A dual presentation

Title of presentation: The Online Disinhibition Effect Revisited – 2017

A further look at John Suler’s iconic paper, “The Online Disinhibition Effect” (2004), through the lens of life online in 2017 – the presentation is aimed not only at ‘online therapists’, but will also invites everyone to explore their digital presence and its impact on therapeutic work.

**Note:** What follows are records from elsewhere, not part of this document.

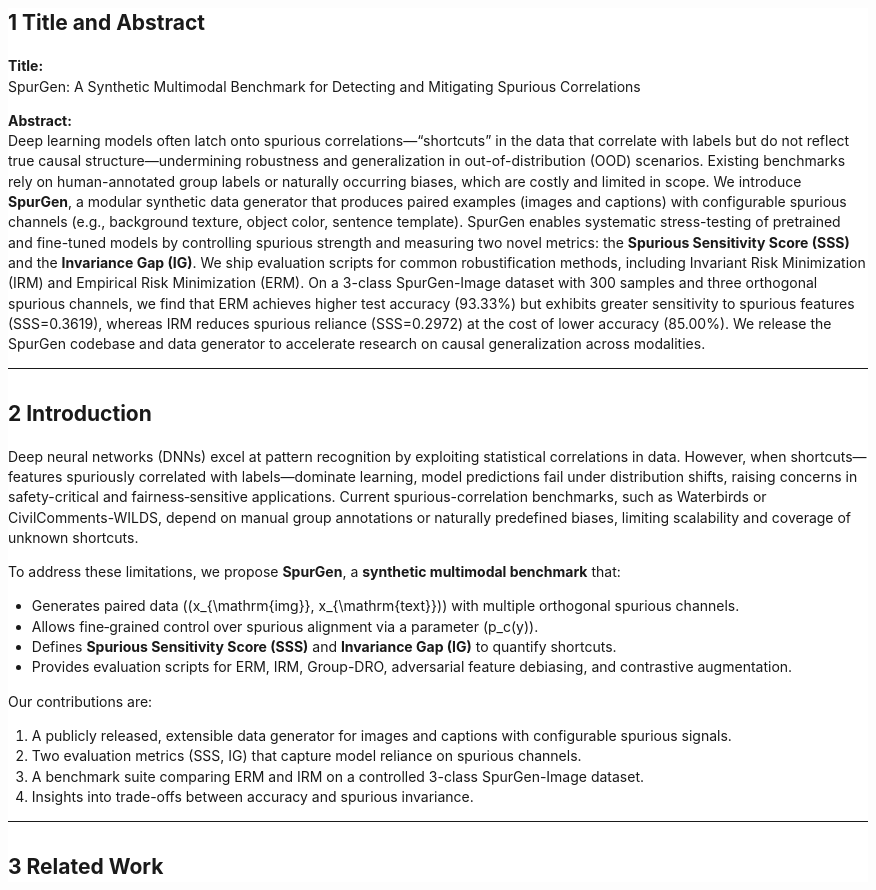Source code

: ## 1 Title and Abstract

**Title:**  
SpurGen: A Synthetic Multimodal Benchmark for Detecting and Mitigating Spurious Correlations

**Abstract:**  
Deep learning models often latch onto spurious correlations—“shortcuts” in the data that correlate with labels but do not reflect true causal structure—undermining robustness and generalization in out-of-distribution (OOD) scenarios. Existing benchmarks rely on human-annotated group labels or naturally occurring biases, which are costly and limited in scope. We introduce **SpurGen**, a modular synthetic data generator that produces paired examples (images and captions) with configurable spurious channels (e.g., background texture, object color, sentence template). SpurGen enables systematic stress-testing of pretrained and fine-tuned models by controlling spurious strength and measuring two novel metrics: the **Spurious Sensitivity Score (SSS)** and the **Invariance Gap (IG)**. We ship evaluation scripts for common robustification methods, including Invariant Risk Minimization (IRM) and Empirical Risk Minimization (ERM). On a 3-class SpurGen-Image dataset with 300 samples and three orthogonal spurious channels, we find that ERM achieves higher test accuracy (93.33%) but exhibits greater sensitivity to spurious features (SSS=0.3619), whereas IRM reduces spurious reliance (SSS=0.2972) at the cost of lower accuracy (85.00%). We release the SpurGen codebase and data generator to accelerate research on causal generalization across modalities.

---

## 2 Introduction

Deep neural networks (DNNs) excel at pattern recognition by exploiting statistical correlations in data. However, when shortcuts—features spuriously correlated with labels—dominate learning, model predictions fail under distribution shifts, raising concerns in safety-critical and fairness‐sensitive applications. Current spurious-correlation benchmarks, such as Waterbirds or CivilComments-WILDS, depend on manual group annotations or naturally predefined biases, limiting scalability and coverage of unknown shortcuts.

To address these limitations, we propose **SpurGen**, a **synthetic multimodal benchmark** that:

- Generates paired data \((x_{\mathrm{img}}, x_{\mathrm{text}})\) with multiple orthogonal spurious channels.
- Allows fine‐grained control over spurious alignment via a parameter \(p_c(y)\).
- Defines **Spurious Sensitivity Score (SSS)** and **Invariance Gap (IG)** to quantify shortcuts.
- Provides evaluation scripts for ERM, IRM, Group-DRO, adversarial feature debiasing, and contrastive augmentation.

Our contributions are:

1. A publicly released, extensible data generator for images and captions with configurable spurious signals.
2. Two evaluation metrics (SSS, IG) that capture model reliance on spurious channels.
3. A benchmark suite comparing ERM and IRM on a controlled 3-class SpurGen-Image dataset.
4. Insights into trade-offs between accuracy and spurious invariance.

---

## 3 Related Work
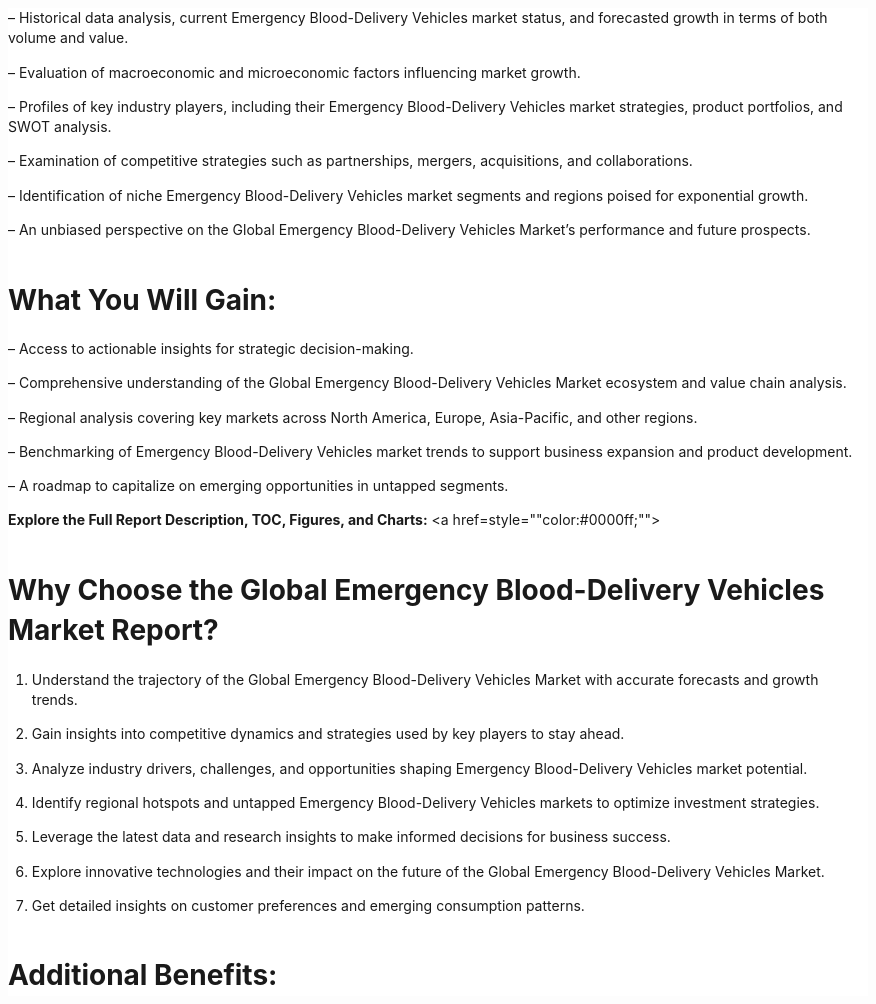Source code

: – Historical data analysis, current Emergency Blood-Delivery Vehicles market status, and forecasted growth in terms of both volume and value.

– Evaluation of macroeconomic and microeconomic factors influencing market growth.

– Profiles of key industry players, including their Emergency Blood-Delivery Vehicles market strategies, product portfolios, and SWOT analysis.

– Examination of competitive strategies such as partnerships, mergers, acquisitions, and collaborations.

– Identification of niche Emergency Blood-Delivery Vehicles market segments and regions poised for exponential growth.

– An unbiased perspective on the Global Emergency Blood-Delivery Vehicles Market’s performance and future prospects.

# <strong>What You Will Gain:</strong>

– Access to actionable insights for strategic decision-making.

– Comprehensive understanding of the Global Emergency Blood-Delivery Vehicles Market ecosystem and value chain analysis.

– Regional analysis covering key markets across North America, Europe, Asia-Pacific, and other regions.

– Benchmarking of Emergency Blood-Delivery Vehicles market trends to support business expansion and product development.

– A roadmap to capitalize on emerging opportunities in untapped segments.

<strong>Explore the Full Report Description, TOC, Figures, and Charts:</strong>
<a href=style=""color:#0000ff;""></a>

# <strong>Why Choose the Global Emergency Blood-Delivery Vehicles Market Report?</strong>

1. Understand the trajectory of the Global Emergency Blood-Delivery Vehicles Market with accurate forecasts and growth trends.

2. Gain insights into competitive dynamics and strategies used by key players to stay ahead.

3. Analyze industry drivers, challenges, and opportunities shaping Emergency Blood-Delivery Vehicles market potential.

4. Identify regional hotspots and untapped Emergency Blood-Delivery Vehicles markets to optimize investment strategies.

5. Leverage the latest data and research insights to make informed decisions for business success.

6. Explore innovative technologies and their impact on the future of the Global Emergency Blood-Delivery Vehicles Market.

7. Get detailed insights on customer preferences and emerging consumption patterns.

# <strong>Additional Benefits:</strong>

Kate Dunn is a psychotherapeutic counsellor, supervisor and consultant/trainer currently working in private practice both online and face-to-face. Whilst working as a counsellor in a university setting she established an online service and subsequently carried out research into the Online Therapeutic Relationship, supported by Seed Corn Funding from BACP. She has shared ideas resulting from this research in journal articles and in the book: “Psychotherapy 2.0: Where Psychotherapy and Technology Meet”, Edited by P Weitz, Karnac Books 2014

Carole Francis-Smith is a counselling psychologist currently working in private practice both online and face-to-face. Carole conducted her doctoral research into the Online Therapeutic Relationship and is fascinated by the psychology of online communications. As well as advising on and writing articles regarding the online communication phenomenon, she provides talks and presentations on different aspects involved. She also delivers training to professionals contemplating what is involved in working therapeutically online.